What We Are Doing

Nicaraguan children ask for a fairer and equitable world in 2030 9 Jul 2015

By Ramon J. Meneses, Advocacy and Communication Coordinator, Save the Children in Nicaragua

More than 200 children ran or walked approximately four kilometers around Tiscapa Lagoon, with the slogan of “Zero preventable child deaths by 2030”, during the Race/Walkathon for Survival 2015 held on 5 July in Managua, the capital city of Nicaragua.

These children come from our projects - the Luis Alfonso Velasquez Flores Children’s Movement (MILAVF), the National Movement of Adolescents and Youth (MNAJ) and other Save the Children partners. They were joined by adults from different national and international organizations that work for children’s rights.  

“For 2030, we want a fairer, more equitable world,” said the children from the platform where a brief ceremony was held before the race/walk started. “Don‘t leave anyone behind! We want equitable access to health, education and social protection. By 2030, we want all children to have a free and quality education.”

These slogans represented six of the main objectives of the Post-2015 Sustainable Development Agenda that children had presented in bilateral conversations to top government officials such as the Minister for Foreign Affairs, Samuel Santos; the Minister of the Family, Marcia Ramirez; and the Ombudsperson for Children’s Rights, Martha Toruño.

The priorities were chosen by 1,080 children who participated in consultations held in 2014 in 10 Latin American countries, including Nicaragua: quality education, ending poverty, a healthy life, ending hunger, gender equality and living in peace, according to the child-friendly version of the Zero Draft document produced by the UN Open Working Group.

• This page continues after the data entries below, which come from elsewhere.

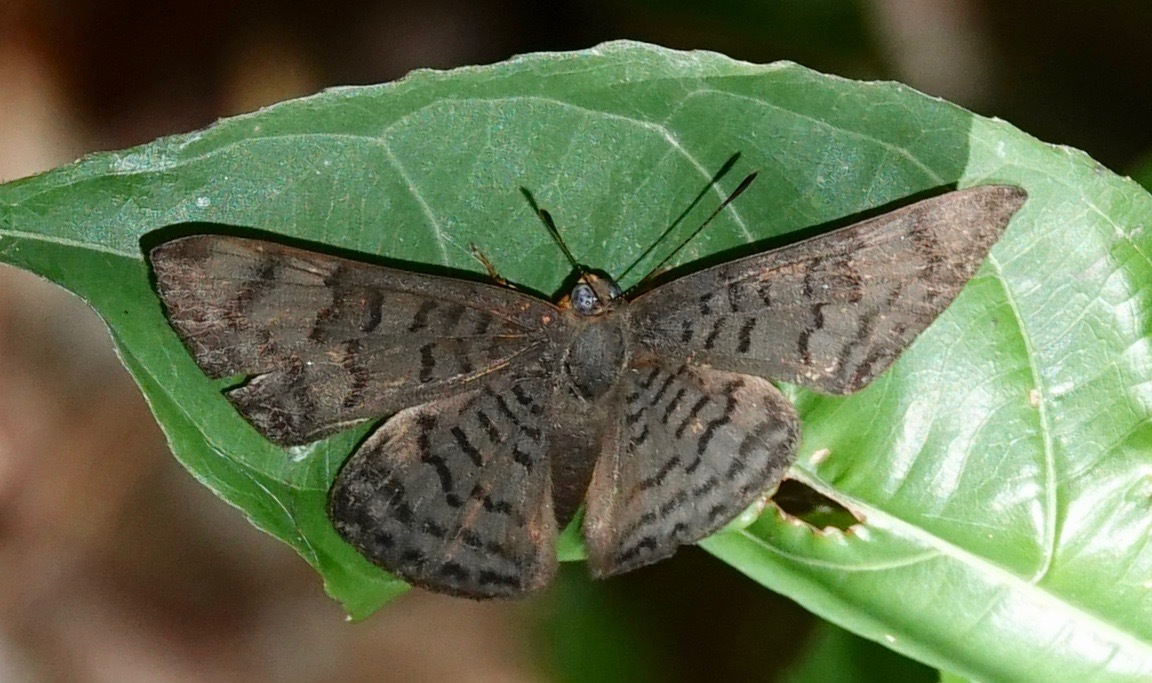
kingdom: Animalia
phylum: Arthropoda
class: Insecta
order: Lepidoptera
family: Lycaenidae
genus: Emesis
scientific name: Emesis spreta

In both their lobbying meetings and their presentations in the media, children stated that the aim of the Race for Survival 2015 was to promote a commitment to the objectives and goals of the Post-2015 Sustainable Development Agenda, which will be approved in September at the United Nations.

Speaking to the children before the race, National Assembly legislator Carlos Emilio Lopez said, “the Post-2015 goals aim to universalize all children’s rights, regardless of age, the geographical area where they were born, their ethnic identity or their economic condition. In other words, the rights should be inclusive.” Other officials that joined this event having been invited by the children were the Child Rights Ombudsperson Martha Toruño and Mendy Arauz, National Director of the Ministry of the Family, Adolescents and Children’s Amor (Love) Program, which is the government’s main social protection program.

Save the Children’s Program Quality Director, Luz María Sequeira, said that “eliminating preventable child deaths is possible, but there must be greater investment and planning to work on the issue.” She said that as a result of Save the Children’s work with the Ministry of Health and community health workers (brigadistas), infant mortality (among children under the age of one) in Matagalpa and Jinotega, where we work, dropped from 32 per 1,000 live births in 2006 to 22 per 1,000 live births in 2014.

At the national level, according to UNICEF, infant mortality fell from 50 per 1,000 live births in 1990 to 21 per 1,000 live births in 2012. This means that Nicaragua will meet the commitment it acquired in relation to target 4 of the Millennium Development Goals.

This was the third time Nicaragua has participated in the Race for Survival, an event that Save the Children holds globally. In addition to addressing different issues of the Post-2015 Development Agenda, the main characteristic this year was increased child participation, with the race being the culmination of a whole process in this respect. It was the children who decided on the kind of event they wanted, the place and the characteristics, and it was they who carried out the lobbying work and acted as spokespeople.